NVIDIA a officiellement détaillé sa technologie DLSS 5, qui promet une révolution dans le rendu graphique grâce au « neural rendering » (rendu neuronal). Présentée comme un complément aux technologies existantes, cette innovation vise à rapprocher le rendu virtuel de la réalité, en appliquant un éclairage et des matériaux photoréalistes aux pixels.
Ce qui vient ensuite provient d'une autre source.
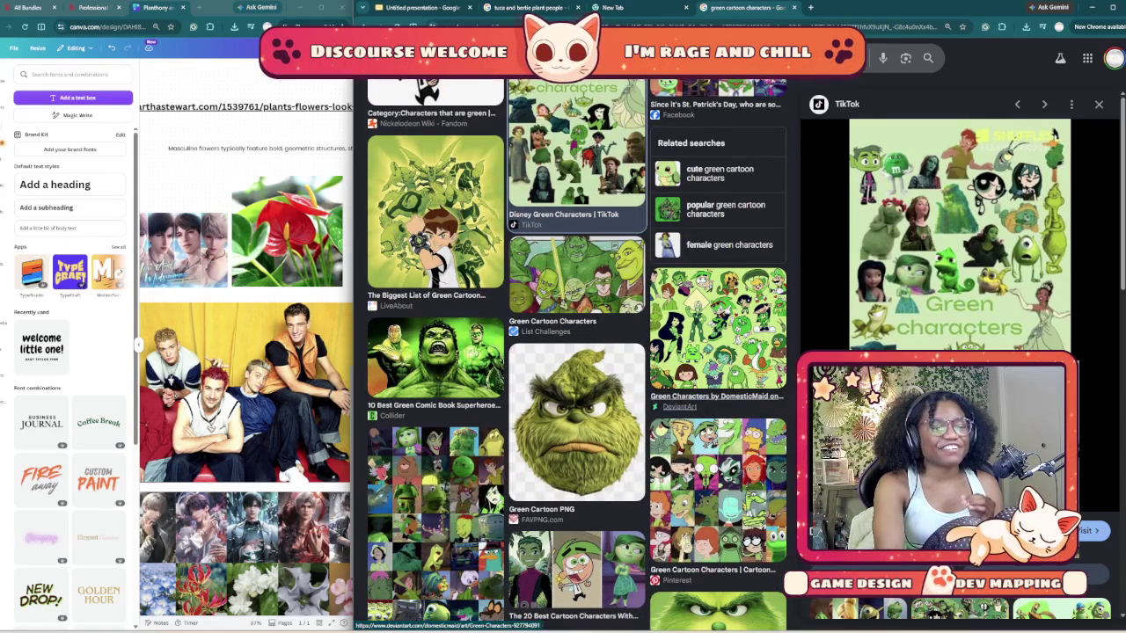
scroll(717, 396, "down", 1)
scroll(717, 396, "down", 1)
scroll(717, 396, "down", 1)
Le rendu neuronal guidé par la 3D
Contrairement à un modèle purement génératif, DLSS 5 s’appuie sur un système de « 3D-Guided Neural Rendering ». NVIDIA assure que cette approche est essentielle pour garantir la performance en temps réel, indispensable au jeu vidéo. L’objectif est d’améliorer l’éclairage et les matériaux via l’intelligence artificielle, tout en restant ancré dans le rendu de l’image. Pour ce faire, le système est entraîné à préserver l’intention artistique des créateurs en combinant plusieurs informations : l’identité des personnages, la sémantique de la scène, celle des éclairages, ainsi que la perspective et la composition globales.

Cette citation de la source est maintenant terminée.